Neurocircuitry Component
Abstract:
Alcohol use disorder (AUD) is a chronic relapsing disorder marked by lasting vulnerability to relapse due to persistent experience of negative emotional protracted abstinence symptoms and related impairments in inhibitory control over alcohol use behavior. Neurobiological understanding of and novel treatments that target these protracted abstinence sequalae are needed to impact AUD relapse. Data from our ARC suggest a novel hypothesis that relapse risk is increased by chronic ethanol-induced imbalance between cortical stress and anti- stress systems in the infralimbic cortex (IL) that impair “top-down” control over the central nucleus of the amygdala (CeA), leading to negative affective dysregulation and compulsive-like, recurrent alcohol use. The Zorrilla Neurocircuitry component, in collaboration with our ARC colleagues, tests this hypothesis in 3 aims.
Aim 1 uses retro-DREADD manipulation to test the hypotheses that activity of the IL-CeA projection bidirectionally modifies stress-induced relapse to alcohol-seeking, drinking in risky contexts and in response to frustrative reward omission, and irritability-like behavior.
Aim 2 will use systemic and intra-IL brain-site specific administration of translatable small molecule nociceptin opioid peptide (NOP) receptor ligands and a short-acting kappa opioid receptor (KOR) antagonist to test their effects on the increased stress-induced relapse, drinking and irritability of post-dependent CIE rats.

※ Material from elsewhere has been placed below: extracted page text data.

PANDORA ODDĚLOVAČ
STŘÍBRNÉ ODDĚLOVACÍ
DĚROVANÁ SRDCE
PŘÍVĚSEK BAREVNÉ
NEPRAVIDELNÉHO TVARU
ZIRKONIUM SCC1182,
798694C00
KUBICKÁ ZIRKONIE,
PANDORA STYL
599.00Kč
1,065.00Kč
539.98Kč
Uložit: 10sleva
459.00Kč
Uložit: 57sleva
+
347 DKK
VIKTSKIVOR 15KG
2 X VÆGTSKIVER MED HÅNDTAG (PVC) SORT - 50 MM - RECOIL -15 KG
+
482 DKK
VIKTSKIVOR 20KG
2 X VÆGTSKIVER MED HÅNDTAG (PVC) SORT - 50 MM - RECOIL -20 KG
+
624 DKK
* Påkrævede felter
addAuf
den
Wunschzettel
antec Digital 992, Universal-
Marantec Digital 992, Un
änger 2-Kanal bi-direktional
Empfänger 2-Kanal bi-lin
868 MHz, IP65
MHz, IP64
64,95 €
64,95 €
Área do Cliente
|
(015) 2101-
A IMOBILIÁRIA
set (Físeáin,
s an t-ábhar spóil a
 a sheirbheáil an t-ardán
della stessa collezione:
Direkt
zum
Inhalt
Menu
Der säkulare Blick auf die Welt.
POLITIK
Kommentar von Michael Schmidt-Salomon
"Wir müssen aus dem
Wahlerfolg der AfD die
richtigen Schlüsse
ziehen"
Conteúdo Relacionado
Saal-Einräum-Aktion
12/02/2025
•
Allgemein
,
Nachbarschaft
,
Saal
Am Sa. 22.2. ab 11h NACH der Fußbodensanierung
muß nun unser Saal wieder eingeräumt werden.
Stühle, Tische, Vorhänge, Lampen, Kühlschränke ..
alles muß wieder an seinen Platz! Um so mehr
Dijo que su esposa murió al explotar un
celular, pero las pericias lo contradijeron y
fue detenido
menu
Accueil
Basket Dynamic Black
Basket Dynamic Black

Aim 3 uses targeted and unbiased retrograde CAV2-Cre circuit- defined proteomic analysis in STOPflox-MetRS* mice to identify altered expression and post-translational modification of proteins in CeA-projecting IL neurons, by labeling nascent proteins produced during abstinence with the methionine surrogate azido-nor-leucine (ANL). The collaborative studies with each ARC research Component and Core seek to determine the causal role of the IL-CeA projection in stress relapse, drinking and affective dysregulation during protracted abstinence. They also aim to provide translatable insight into the systemic and IL role of KOR and NOP receptor systems with mechanistic neurophysiologic and whole-brain network insight. Finally, they may refine or discover new molecular targets in this key stress-related cortico- amygdalar projection linked to compulsive drinking and AUD relapse under stress and distress.